I don’t even know if lakes have tides. I should think at least one as big as Michigan does, but it never occurred to me to inquire.
That’s a lake?
Yep – this was taken from the southern tip of the lake, so actually kind of a narrow part. You can’t see it from the video, sadly, but I could see in person – out over the lake, on the right-hand side before I move the camera to the right, is the skyline of Chicago.
If you look at Lake Michigan on googlemaps, I caught the train along the lakeshore from Chicago southeast, and this was shot in Indiana, between Gary and Michigan City, about ninety minutes outside Chicago.
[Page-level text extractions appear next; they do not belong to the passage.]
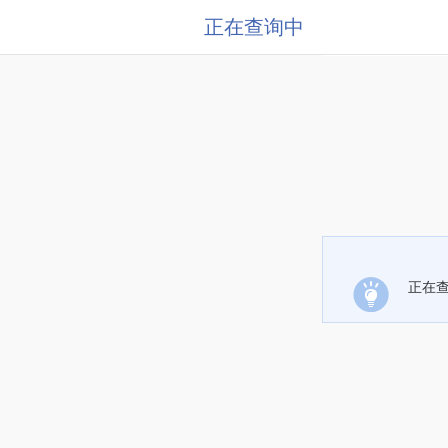
正在查询中
正在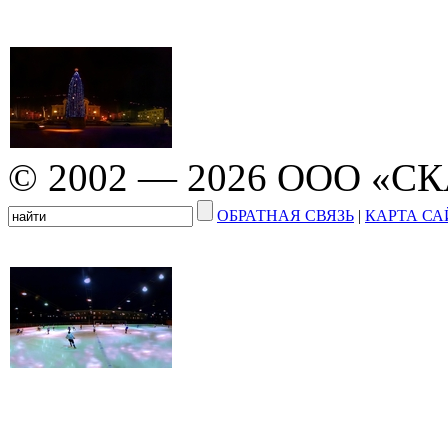
© 2002 — 2026 ООО «С
ОБРАТНАЯ СВЯЗЬ
|
КАРТА СА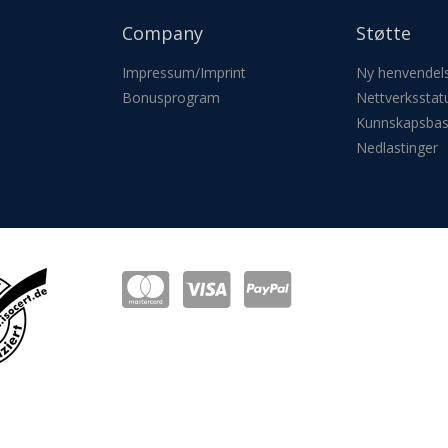
Company
Støtte
Impressum/Imprint
Ny henvendel
Bonusprogram
Nettverksstat
Kunnskapsba
Nedlastinger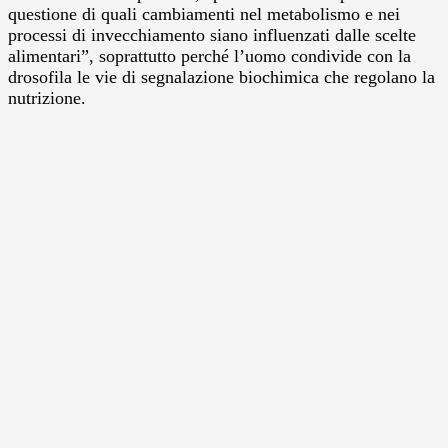
questione di quali cambiamenti nel metabolismo e nei
processi di invecchiamento siano influenzati dalle scelte
alimentari”, soprattutto perché l’uomo condivide con la
drosofila le vie di segnalazione biochimica che regolano la
nutrizione.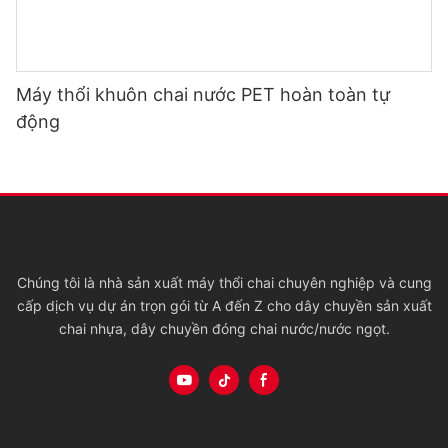
Máy thổi khuôn chai nước PET hoàn toàn tự
động
Chúng tôi là nhà sản xuất máy thổi chai chuyên nghiệp và cung
cấp dịch vụ dự án trọn gói từ A đến Z cho dây chuyền sản xuất
chai nhựa, dây chuyền đóng chai nước/nước ngọt.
Lake Michigan is staggeringly massive. I never think about it, because I lived on the Pacific coast so I’m used to water you can’t see the opposite shore of, but for people who have a more well-defined mental image of “lake” it can be quite shocking.
Lake Michigan can be a very dangerous body of water because people think “it’s JUST a lake”. It’s more an inland sea. Rip currents can be really bad.
There are plenty of shipwrecks. The annual race to Mackinaw Island from Chicago is a test. There’s also still a Navy base - Great Lakes - that provides training.
http://ift.tt/2pt2ppl http://ift.tt/2qhdqgmI actually had a really interesting moment when I was down on the dunes – I know I’ve been rather cavalier about the camping portion of the trip (with, I think, a bit of justification – the entire campsite is maybe two blocks’ worth of trails, it’s a very tame site) but I am never, ever casual about the water.
I got down to the dunes but the beach at that point is quite narrow, there’s not much clearance between the steps down and the water line. I didn’t stay down there very long, just to take a few photos and the video, and as I turned to go up the steps back to the street I heard my gran in my head on the beach at Half Moon Bay telling me Never turn your back on the water.
Which really she meant for a kid who was standing IN the water, but as soon as I thought it, I turned to the side so I still had the waves in my eyesight as I shuffled up to the stairs. If you’re less than ten feet from the water, you never turn your back to it, because you just don’t know. It was really interesting that the training I had twenty, thirty years ago stuck with me.
Having spent my early childhood and most summers growing up on Lake Michigan is probably why I always had trouble with the differences between oceans, lakes, and ponds.
Since this is taken at the Indiana Dunes National Lakeshore, I’ll add. The sand dunes around where this was taken are an entity unto themselves. So, the biggest dune in the Lakeshore, Mount Baldy, was closed a couple of years ago because it has literally been swallowing people alive. Scientists only have vague ideas about why this could be, so the park where Mount Baldy is located is closed until further notice.
AHAHAH yes and have you seen the text the National Parks put up about it:
The Mount Baldy area is closed due to hazardous conditions until further notice. Please visit the rest of the 99% of the national lakeshore that is open.
They sound THE MOST fed up about people complaining that Mount Baldy is closed, it cracks me up.
IT’S CLOSED BECAUSE IT EATS PEOPLE. PLEASE JUST WANDER FECKLESSLY AROUND THE OTHER NINETY NINE PERCENT OF OUR PARK THAT DOESN’T EAT PEOPLE.
Midwestern Gothic is never realer than at the Indiana Dunes National Lakeshore you guys.